Quand l’amour questionne les héritages

par | Juin 6, 2015 | IdentitéS

Atelier « Couples mixtes » – Festival How Do You Jew, 2015

Ils étaient une quinzaine, peut-être vingt. Âgés de 28 à 60 ans, venus en couple ou seuls, en tant qu’enfants ou parents de couples mixtes, ou simplement comme témoins engagés. Ce jour-là, en 2015, dans le cadre du festival How Do You Jew, ils ont pris le temps de se dire. D’interroger ce que signifie transmettre, appartenir, aimer au-delà des lignes tracées. Un moment rare, à hauteur d’hommes et de femmes.

Contexte
Cet atelier s’inscrivait dans une démarche participative et exploratoire : proposer un espace de parole autour de la question des couples mixtes dans les milieux juifs. Les participant·es ont échangé à partir d’un texte introductif (écrit par l’animatrice de l’atelier), à mi-chemin entre récit personnel et réflexion sociologique. Ce compte-rendu rassemble leurs paroles, dans leur diversité brute. Il ne vise pas l’exhaustivité ni l’objectivité, mais donne à entendre une polyphonie sensible autour de la judéité, de la mixité, et des transmissions multiples.

« Qui est juif ? »

Une question ancienne, toujours vive. En arrière-fond : la halakha, les courants réformistes, les critères de la loi du retour en Israël… et, à l’autre extrême, les définitions meurtrières des nazis. Mais dans la parole des participant·es, la question se glisse ailleurs : dans l’intime. Elle surgit au moment de nommer ses enfants, de partager des fêtes, d’expliquer une histoire.

« Est juif celui dont les enfants sont juifs » – cette phrase attribuée à David Susskind est revenue plusieurs fois. Pour beaucoup, la judéité est d’abord une affaire de transmission.

Portraits croisés (extraits)

A., 60 ans, évoque la transmission comme condition de la judéité :

« Est juif celui dont les petits-enfants sont juifs. La laïcité, parfois, sert de cache-misère à l’ignorance. Ce n’est pas une question de foi, mais de culture. »

J., 39 ans, partage les mots de son compagnon non-juif :

« Est juif celui dont les enfants sont juifs… Donc moi aussi, je suis un peu juif. »

V., 42 ans, rappelle les implications concrètes des règles religieuses :

« Se sentir juif ne suffit pas si on veut se marier à la synagogue. »

L., 55 ans, réformiste :

« Le judaïsme n’est pas figé. Il y a mille façons de le vivre. »

B., 57 ans, interroge l’obsession de l’appartenance :

« Le vrai sujet, c’est : à quel club cotisez-vous ? Moi, je choisis l’humanisme. »

Et que transmet-on, dans un couple mixte ?

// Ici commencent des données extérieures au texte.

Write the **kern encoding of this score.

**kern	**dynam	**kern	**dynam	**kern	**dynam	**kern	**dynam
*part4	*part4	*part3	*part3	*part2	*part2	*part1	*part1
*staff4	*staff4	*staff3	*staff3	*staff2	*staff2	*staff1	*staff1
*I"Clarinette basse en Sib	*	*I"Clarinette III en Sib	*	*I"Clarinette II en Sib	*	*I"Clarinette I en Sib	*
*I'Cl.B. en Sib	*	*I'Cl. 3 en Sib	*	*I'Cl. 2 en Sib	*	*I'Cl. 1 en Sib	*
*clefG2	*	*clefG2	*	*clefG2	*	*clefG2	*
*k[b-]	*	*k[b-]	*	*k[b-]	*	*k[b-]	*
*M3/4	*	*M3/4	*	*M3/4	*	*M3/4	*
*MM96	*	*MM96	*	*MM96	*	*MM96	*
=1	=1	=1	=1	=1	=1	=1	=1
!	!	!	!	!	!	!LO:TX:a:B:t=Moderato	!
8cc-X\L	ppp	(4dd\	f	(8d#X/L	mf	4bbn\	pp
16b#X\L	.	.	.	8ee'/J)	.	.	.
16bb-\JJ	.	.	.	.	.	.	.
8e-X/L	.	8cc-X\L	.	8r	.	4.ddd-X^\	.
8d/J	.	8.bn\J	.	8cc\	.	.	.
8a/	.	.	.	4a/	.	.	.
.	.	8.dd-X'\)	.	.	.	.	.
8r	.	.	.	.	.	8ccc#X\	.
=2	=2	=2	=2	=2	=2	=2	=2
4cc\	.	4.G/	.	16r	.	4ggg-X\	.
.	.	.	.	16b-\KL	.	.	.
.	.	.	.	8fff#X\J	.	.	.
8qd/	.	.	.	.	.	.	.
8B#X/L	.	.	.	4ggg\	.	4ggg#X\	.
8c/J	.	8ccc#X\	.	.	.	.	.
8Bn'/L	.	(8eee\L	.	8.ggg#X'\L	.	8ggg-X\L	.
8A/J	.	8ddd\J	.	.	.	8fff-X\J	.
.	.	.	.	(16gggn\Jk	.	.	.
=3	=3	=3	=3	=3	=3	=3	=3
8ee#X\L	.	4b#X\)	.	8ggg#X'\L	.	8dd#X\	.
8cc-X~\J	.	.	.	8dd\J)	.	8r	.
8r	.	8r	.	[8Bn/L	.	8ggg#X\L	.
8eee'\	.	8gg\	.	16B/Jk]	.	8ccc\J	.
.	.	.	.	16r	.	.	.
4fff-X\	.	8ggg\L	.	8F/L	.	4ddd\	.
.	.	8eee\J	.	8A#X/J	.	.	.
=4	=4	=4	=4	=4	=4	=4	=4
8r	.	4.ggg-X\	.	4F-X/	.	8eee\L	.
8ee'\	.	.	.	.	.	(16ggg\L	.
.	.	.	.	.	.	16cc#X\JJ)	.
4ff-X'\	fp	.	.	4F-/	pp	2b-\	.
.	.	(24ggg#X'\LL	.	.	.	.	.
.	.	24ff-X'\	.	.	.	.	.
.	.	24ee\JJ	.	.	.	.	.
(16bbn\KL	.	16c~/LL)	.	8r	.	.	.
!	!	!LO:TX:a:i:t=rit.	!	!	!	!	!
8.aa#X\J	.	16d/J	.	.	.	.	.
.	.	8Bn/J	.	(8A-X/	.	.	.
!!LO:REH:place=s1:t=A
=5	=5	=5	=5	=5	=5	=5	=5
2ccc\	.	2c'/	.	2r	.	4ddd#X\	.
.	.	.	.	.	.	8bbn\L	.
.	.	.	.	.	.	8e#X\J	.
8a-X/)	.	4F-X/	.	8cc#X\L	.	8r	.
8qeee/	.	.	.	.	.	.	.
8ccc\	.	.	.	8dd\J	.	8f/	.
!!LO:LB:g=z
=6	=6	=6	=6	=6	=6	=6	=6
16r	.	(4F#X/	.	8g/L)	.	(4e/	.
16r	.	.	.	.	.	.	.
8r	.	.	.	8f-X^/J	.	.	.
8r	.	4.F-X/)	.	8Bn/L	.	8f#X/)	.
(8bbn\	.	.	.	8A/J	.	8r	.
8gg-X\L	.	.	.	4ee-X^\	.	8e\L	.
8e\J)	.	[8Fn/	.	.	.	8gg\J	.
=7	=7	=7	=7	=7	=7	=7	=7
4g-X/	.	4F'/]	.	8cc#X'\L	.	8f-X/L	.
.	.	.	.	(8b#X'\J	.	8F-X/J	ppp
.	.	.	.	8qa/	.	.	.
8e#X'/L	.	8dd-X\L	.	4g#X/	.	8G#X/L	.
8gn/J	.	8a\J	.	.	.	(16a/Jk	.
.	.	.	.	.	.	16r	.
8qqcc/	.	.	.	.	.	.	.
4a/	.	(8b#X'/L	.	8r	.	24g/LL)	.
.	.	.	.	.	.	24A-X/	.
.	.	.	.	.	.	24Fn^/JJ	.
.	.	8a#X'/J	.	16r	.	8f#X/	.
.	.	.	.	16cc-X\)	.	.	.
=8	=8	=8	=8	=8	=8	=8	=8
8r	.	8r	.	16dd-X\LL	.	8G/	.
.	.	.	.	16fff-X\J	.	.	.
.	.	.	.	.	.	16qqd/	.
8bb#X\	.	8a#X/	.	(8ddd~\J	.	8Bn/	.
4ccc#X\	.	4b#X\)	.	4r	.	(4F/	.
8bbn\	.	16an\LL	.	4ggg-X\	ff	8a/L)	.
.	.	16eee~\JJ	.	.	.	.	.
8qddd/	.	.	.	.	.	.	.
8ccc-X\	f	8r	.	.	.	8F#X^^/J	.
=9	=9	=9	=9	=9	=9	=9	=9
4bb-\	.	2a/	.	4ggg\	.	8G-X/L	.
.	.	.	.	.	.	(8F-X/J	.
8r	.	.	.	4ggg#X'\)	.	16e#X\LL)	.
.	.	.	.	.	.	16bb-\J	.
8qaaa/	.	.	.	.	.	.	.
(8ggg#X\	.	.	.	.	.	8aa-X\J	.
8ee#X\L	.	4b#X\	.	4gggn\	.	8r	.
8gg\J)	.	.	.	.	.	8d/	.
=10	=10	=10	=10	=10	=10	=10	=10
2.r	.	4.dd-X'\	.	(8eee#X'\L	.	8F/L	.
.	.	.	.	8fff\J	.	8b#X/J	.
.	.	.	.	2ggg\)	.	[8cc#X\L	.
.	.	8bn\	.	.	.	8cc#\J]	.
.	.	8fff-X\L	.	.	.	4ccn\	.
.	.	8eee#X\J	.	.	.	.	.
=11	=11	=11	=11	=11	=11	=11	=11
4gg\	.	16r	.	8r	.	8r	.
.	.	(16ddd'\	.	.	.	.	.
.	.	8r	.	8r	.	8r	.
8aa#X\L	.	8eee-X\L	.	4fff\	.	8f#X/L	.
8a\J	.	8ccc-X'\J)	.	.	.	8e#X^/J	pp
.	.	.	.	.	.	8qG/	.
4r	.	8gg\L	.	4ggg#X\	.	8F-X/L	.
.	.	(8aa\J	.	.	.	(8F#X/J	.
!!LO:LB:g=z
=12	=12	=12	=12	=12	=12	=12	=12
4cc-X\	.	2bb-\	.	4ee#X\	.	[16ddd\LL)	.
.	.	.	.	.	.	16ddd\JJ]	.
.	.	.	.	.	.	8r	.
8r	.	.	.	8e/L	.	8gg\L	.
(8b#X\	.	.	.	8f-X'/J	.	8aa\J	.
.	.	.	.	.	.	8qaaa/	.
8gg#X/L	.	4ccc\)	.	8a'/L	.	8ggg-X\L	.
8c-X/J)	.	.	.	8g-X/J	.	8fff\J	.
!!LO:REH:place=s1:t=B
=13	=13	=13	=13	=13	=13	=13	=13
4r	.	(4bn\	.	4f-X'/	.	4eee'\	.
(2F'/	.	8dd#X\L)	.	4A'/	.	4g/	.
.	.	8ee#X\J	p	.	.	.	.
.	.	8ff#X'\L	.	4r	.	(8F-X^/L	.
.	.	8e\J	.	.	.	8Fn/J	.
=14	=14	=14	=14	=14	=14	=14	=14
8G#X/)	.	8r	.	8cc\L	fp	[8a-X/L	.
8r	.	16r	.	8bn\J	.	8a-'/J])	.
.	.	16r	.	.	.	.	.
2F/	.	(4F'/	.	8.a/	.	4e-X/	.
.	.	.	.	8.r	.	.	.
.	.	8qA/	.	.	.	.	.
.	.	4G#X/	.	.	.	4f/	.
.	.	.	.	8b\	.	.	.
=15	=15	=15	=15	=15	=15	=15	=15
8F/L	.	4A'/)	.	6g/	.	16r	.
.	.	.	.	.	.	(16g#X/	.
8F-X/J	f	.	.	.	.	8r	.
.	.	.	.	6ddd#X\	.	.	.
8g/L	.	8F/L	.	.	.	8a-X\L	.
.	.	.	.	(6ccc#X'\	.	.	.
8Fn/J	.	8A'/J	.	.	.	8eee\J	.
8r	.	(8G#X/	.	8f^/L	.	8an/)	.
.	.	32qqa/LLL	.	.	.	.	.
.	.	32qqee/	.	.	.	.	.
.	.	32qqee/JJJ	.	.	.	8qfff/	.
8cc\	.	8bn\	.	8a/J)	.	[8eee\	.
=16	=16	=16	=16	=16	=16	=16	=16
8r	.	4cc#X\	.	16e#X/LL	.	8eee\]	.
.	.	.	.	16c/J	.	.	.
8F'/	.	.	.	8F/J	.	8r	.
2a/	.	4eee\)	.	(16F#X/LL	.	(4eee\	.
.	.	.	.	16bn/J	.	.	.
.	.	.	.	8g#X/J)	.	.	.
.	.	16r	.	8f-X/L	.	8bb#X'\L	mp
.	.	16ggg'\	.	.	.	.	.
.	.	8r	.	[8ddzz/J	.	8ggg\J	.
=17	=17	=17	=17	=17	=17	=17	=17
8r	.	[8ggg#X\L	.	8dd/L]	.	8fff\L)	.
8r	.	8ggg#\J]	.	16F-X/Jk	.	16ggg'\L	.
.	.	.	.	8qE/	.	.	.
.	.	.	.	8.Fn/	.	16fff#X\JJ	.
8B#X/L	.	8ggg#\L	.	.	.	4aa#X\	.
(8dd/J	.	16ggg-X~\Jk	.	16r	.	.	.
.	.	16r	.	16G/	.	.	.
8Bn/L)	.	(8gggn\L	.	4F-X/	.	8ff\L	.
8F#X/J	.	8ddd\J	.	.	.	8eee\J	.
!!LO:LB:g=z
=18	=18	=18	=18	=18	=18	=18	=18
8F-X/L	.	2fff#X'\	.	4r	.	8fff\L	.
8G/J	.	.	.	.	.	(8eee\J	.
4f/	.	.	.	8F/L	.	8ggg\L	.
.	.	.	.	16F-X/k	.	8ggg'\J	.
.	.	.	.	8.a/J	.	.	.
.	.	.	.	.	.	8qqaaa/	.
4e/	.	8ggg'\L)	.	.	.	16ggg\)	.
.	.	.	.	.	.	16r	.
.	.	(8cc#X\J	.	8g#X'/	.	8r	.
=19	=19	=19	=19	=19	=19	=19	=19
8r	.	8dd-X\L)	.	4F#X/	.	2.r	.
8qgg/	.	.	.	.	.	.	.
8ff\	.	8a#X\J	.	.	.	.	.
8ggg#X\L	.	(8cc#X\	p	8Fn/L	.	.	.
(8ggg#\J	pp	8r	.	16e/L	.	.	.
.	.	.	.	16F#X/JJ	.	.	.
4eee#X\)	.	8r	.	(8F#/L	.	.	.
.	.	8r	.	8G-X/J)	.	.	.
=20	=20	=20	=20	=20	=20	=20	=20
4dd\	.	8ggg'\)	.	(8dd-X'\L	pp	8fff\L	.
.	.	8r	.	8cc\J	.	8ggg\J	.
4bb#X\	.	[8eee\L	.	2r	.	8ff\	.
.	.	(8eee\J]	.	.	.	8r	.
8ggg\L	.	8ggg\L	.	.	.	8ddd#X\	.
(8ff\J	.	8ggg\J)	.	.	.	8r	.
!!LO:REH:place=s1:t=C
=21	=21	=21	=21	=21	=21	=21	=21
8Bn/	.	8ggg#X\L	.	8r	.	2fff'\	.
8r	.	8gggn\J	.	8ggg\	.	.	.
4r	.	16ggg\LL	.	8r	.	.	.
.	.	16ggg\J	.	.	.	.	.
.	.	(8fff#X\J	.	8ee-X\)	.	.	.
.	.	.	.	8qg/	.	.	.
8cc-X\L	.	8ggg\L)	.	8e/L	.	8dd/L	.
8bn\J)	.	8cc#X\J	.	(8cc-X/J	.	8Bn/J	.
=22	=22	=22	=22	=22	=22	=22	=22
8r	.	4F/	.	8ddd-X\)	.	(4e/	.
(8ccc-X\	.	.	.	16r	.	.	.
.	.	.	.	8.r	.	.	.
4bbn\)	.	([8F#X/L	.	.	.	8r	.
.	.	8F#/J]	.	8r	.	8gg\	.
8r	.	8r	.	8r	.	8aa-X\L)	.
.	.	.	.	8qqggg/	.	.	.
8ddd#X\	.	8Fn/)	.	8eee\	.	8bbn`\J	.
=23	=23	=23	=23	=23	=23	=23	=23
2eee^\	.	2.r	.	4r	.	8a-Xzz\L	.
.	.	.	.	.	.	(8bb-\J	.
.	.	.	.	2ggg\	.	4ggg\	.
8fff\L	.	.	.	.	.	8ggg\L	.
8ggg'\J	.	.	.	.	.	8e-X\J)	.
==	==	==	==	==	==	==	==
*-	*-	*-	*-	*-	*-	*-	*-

Quand ni l’un ni l’autre n’est pratiquant, quand les repères ne sont pas partagés, que choisit-on de transmettre ? Et que laisse-t-on à l’enfant, entre identités mêlées et récits d’origine ?

S., 41 ans, dit son malaise face à la solitude de la transmission :

« En Belgique, la culture majoritaire s’impose d’elle-même. Si je ne transmets pas ma culture juive, personne ne le fera à ma place. »

J., 39 ans, insiste sur une éducation « mixte assumée » :

« Mieux vaut la complexité assumée que le rejet brutal à 18 ans. »

A., 40 ans, compagnon non-juif :

« Les mots sont trop étroits. Ce que je transmets, je n’arrive pas toujours à le nommer. »

L., 55 ans, interroge la dynamique dans les couples :

« Le père se dit que ses enfants sont juifs. Alors est-il plus juif que la mère ? »

De l’intime au collectif

A., 60 ans, introduit une lecture sociologique :

« On observe une tendance très marquée : devoir et plaisir. Premier mariage avec une femme juive, puis divorce, puis remariage avec une non-juive. »

Il élargit aussi la focale :

« Les juifs ne sont pas une exception. Les Grecs, les Tziganes, les Arméniens aussi s’inquiètent du « Xénos ». »
Et conclut :
« L’individu aime qui il veut. Le collectif, lui, craint de se dissoudre. »

J., 28 ans, clôt cet échantillon de voix avec sérénité :

« Nous sommes cinq frères et sœurs, tous élevés entre l’église et les voyages en Israël. Chacun a trouvé son propre équilibre. Les questions restent, mais on va bien. »

Épilogue
Il n’est pas de réponse unique, pas de dogme ici. Seulement des récits, des tensions, des mots lancés comme des bouées ou des passerelles. Cet atelier n’a pas tranché. Il a ouvert un espace, où chacun·e pouvait dire « je », avec tout ce que cela comporte d’héritage, de choix, de doutes – et d’amour.